Birational geometry of compactifications of Drinfeld half-spaces over a finite field

TL;DR

This paper explores the birational geometry of compactified Drinfeld half-spaces over finite fields, introducing new inseparable endomorphisms, studying foliations, and providing examples of special varieties in positive characteristic.

Contribution

It constructs a purely inseparable endomorphism of Drinfeld's half-space that does not extend to projective space and investigates foliations, leading to new examples of varieties in positive characteristic.

Findings

Constructed a purely inseparable endomorphism of Drinfeld's half-space.

Discovered a non-liftable Calabi-Yau threefold in characteristic 2.

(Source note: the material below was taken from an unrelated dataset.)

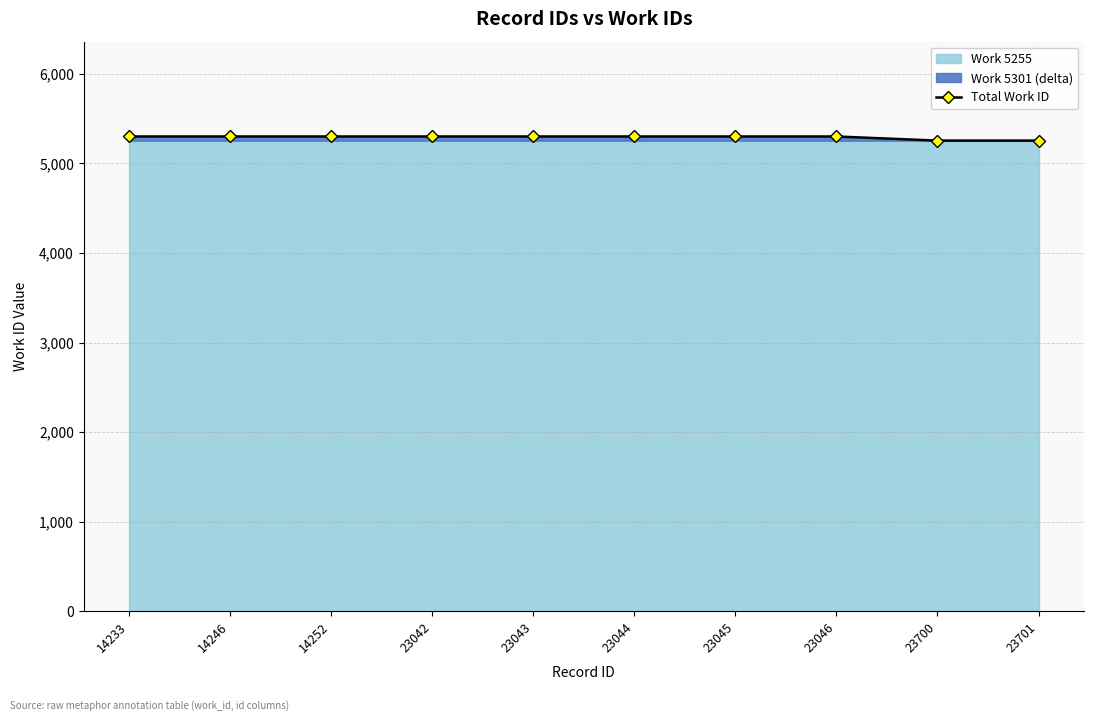

What is the difference between the values at 23700 and 23042?

46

Provided examples of rational surfaces with klt singularities and ample cotangent bundle.

Abstract

We study compactifications of Drinfeld half-spaces over a finite field. In particular, we construct a purely inseparable endomorphism of Drinfeld's half-space $\Omega (V)$ over a finite field $k$ that does not extend to an endomorphism of the projective space $P (V)$. This should be compared with theorem of R\'emy, Thuillier and Werner that every $k$-automorphism of $\Omega (V)$ extends to a $k$-automorphism of $P (V)$. Our construction uses an inseparable analogue of the Cremona transformation. We also study foliations on Drinfeld's half-spaces. This leads to various examples of interesting varieties in positive characteristic. In particular, we show a new example of a non-liftable projective Calabi-Yau threefold in characteristic $2$ and we show examples of rational surfaces with klt singularities, whose cotangent bundle contains an ample line bundle.